Advances in phylogenomics and high-throughput sequencing have allowed the reconstruction of deep phylogenetic relationships in the evolution of eukaryotes. Yet, the root of the eukaryotic tree of life remains elusive. The most popular hypothesis in textbooks and reviews is a root between Unikonta (Opisthokonta + Amoebozoa) and Bikonta (all other eukaryotes), which emerged from analyses of a single-gene fusion. Subsequent, highly cited studies based on concatenation of genes supported this hypothesis with some variations or proposed a root within Excavata. However, concatenation of genes does not consider phylogenetically-informative events like gene duplications and losses. A recent study using gene tree parsimony (GTP) suggested the root lies between Opisthokonta and all other eukaryotes, but only including 59 taxa and 20 genes. Here we use GTP with a duplication-loss model in a gene-rich and taxon-rich dataset (i.e., 2,786 gene families from two sets of 155 and 158 diverse eukaryotic lineages) to assess the root, and we iterate each analysis 100 times to quantify tree space uncertainty. We also contrasted our results and discarded alternative hypotheses from the literature using GTP and the likelihood-based method SpeciesRax. Our estimates suggest a root between Fungi or Opisthokonta and all other eukaryotes; but based on further analysis of genome size, we propose that the root between Opisthokonta and all other eukaryotes is the most likely.

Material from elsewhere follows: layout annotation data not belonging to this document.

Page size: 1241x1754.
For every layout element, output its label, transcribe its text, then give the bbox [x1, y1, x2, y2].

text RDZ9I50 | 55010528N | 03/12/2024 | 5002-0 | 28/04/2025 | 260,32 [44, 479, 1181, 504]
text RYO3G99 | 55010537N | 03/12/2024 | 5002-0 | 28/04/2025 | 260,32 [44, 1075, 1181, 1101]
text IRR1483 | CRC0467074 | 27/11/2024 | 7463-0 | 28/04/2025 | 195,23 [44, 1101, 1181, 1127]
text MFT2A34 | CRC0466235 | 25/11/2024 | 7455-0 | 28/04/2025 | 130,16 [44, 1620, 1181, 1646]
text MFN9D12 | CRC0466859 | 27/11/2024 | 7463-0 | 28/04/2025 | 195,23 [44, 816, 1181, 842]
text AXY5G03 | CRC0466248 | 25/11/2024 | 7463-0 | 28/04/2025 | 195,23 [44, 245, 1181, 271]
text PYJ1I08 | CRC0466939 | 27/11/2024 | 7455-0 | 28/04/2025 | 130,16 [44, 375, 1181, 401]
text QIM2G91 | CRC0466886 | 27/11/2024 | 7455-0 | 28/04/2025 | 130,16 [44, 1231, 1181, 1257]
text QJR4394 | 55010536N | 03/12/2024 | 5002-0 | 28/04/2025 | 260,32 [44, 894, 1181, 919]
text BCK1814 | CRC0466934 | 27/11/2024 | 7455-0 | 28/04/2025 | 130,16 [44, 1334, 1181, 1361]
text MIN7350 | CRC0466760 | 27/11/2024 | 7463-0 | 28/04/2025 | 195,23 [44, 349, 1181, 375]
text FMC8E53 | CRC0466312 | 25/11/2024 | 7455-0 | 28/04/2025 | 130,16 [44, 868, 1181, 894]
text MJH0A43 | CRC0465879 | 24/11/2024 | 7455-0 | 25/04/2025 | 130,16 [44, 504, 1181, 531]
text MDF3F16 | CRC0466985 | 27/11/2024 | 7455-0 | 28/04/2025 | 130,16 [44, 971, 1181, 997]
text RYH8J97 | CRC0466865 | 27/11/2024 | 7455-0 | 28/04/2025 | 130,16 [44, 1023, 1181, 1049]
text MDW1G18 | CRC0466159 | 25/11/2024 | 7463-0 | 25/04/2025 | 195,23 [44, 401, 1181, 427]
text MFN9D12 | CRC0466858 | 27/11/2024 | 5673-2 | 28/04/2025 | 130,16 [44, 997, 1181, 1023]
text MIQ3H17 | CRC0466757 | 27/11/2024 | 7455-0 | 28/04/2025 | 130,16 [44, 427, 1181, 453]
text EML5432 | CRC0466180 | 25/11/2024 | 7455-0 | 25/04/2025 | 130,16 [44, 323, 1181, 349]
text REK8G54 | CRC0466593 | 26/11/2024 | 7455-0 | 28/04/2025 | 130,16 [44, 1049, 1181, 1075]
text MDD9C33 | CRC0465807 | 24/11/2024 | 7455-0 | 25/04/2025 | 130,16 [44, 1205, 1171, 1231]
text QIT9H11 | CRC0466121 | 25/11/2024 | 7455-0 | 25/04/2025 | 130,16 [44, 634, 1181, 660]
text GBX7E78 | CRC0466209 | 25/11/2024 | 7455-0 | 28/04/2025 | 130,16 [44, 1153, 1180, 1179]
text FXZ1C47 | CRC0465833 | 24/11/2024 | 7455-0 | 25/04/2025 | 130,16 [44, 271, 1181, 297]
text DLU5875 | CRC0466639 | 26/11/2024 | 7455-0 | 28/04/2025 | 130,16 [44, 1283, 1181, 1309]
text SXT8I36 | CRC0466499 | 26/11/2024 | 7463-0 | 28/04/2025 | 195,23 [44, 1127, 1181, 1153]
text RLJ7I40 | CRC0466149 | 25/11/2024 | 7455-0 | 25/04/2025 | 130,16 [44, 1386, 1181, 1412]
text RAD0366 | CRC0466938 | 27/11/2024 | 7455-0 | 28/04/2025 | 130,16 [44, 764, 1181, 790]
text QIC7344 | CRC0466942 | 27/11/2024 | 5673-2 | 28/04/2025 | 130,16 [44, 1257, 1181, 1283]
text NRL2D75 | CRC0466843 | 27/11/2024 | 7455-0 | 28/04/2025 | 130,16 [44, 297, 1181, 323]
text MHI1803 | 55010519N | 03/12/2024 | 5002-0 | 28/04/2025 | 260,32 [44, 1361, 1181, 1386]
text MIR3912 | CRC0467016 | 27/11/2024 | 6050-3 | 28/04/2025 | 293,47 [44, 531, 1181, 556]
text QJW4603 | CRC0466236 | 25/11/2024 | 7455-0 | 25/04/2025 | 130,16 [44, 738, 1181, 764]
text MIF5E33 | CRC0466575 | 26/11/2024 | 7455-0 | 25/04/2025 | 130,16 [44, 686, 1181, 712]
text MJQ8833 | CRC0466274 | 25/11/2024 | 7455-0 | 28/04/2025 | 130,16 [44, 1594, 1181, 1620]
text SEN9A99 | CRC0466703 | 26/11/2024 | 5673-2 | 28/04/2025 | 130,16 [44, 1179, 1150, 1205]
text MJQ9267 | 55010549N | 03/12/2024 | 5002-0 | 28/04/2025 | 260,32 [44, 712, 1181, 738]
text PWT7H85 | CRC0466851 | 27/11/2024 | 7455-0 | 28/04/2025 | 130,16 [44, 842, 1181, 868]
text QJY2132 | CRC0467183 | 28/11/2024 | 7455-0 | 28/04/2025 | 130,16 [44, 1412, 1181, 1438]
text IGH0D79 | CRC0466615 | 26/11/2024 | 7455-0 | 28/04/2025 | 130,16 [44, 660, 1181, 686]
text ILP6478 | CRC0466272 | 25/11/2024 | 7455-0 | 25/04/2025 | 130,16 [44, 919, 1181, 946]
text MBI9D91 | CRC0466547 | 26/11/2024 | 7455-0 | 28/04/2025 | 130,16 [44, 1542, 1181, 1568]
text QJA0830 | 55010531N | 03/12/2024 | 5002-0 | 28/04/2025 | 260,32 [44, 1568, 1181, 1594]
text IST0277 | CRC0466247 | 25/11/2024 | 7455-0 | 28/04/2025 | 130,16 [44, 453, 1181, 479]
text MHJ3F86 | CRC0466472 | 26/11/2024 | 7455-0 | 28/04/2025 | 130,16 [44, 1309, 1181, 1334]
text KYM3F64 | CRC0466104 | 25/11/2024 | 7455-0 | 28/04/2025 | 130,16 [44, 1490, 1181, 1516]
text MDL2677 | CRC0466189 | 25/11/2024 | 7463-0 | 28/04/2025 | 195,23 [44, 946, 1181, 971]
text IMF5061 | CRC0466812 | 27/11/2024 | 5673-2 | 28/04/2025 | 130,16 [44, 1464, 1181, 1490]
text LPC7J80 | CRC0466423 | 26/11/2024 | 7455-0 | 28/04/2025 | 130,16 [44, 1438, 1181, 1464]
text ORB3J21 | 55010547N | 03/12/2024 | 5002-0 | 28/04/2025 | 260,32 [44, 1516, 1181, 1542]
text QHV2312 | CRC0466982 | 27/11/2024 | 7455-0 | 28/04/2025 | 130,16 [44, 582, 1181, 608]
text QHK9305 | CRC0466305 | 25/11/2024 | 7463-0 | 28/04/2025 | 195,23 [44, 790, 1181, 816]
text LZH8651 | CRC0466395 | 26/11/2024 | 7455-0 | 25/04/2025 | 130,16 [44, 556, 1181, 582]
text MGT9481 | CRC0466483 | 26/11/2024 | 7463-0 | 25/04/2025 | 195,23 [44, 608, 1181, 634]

Keywords: gene duplication; gene loss; gene tree parsimony; gene tree–species tree reconciliation; maximum likelihood; phylogenomics; root of eukaryotes.

Fig. 1.

A root between fungi and all other eukaryotes is the most parsimonious hypothesis based on 100 iterations of iGTP using all four taxon sets. Here we report the four most parsimonious topologies in 100 iterations of the analysis and note the number of times the first hypothesis appeared before any alternative in square parenthesis (i.e. a fungal root was present in the six iterations of iGTP with the lowest reconciliation scores in the SEL+ analyses). The caret (^) implies a non-monophyletic clade. For example, in datasets SEL+ and RAN+, the microsporidians do not fall in the same clade as the rest of the opisthokonts. We show the relative reconciliation costs compared to the optimum (lowest value) for each dataset. After Fungi–others, other parsimonious roots involve clades underrepresented in our dataset such as Glaucophyta or Apusozoa (see also supplementary fig. S4, Supplementary Material online). SEL+, taxonomically informed taxa selection including microsporidians; SEL−, taxonomically informed taxa selection excluding the long-branch microsporidians; RAN+, random taxa selection including microsporidians; RAN−, random taxa selection excluding microsporidians.

Fig. 2.

Constraining the species tree to match varying hypotheses of the root of EToL supports a root at or within Opisthokonta and is inconsistent with other hypotheses. We show the relative reconciliation costs compared to the optimum (lowest value) for each dataset. The five hypotheses here are as follows: (A) Fungi–others (our estimate from the previous analysis; see results and Fig. 1), (B) Opisthokonta–others (Stechmann and Cavalier-Smith 2002; Katz et al. 2012), (C) (Ancyromonadida + Metamonada)–others, (D) Discoba–others (He et al. 2014), and (E) Unikonta-Bikonta (Stechmann and Cavalier-Smith 2002; Derelle et al. 2015). The empty circles on the cartoon phylogenies indicate where in the tree the constraint was applied, and other notations are as in fig. 1. Overall, there are significant differences (asterisks) between Fungi–others and any other hypotheses in all datasets, except Opisthokonta–others in datasets SEL+ and RAN+ (supplementary tables S1 and S2, Supplementary Material online; significance level of 0.05). This result is consistent that Opisthokonta–others as the root and Fungi–others as a potential artifact.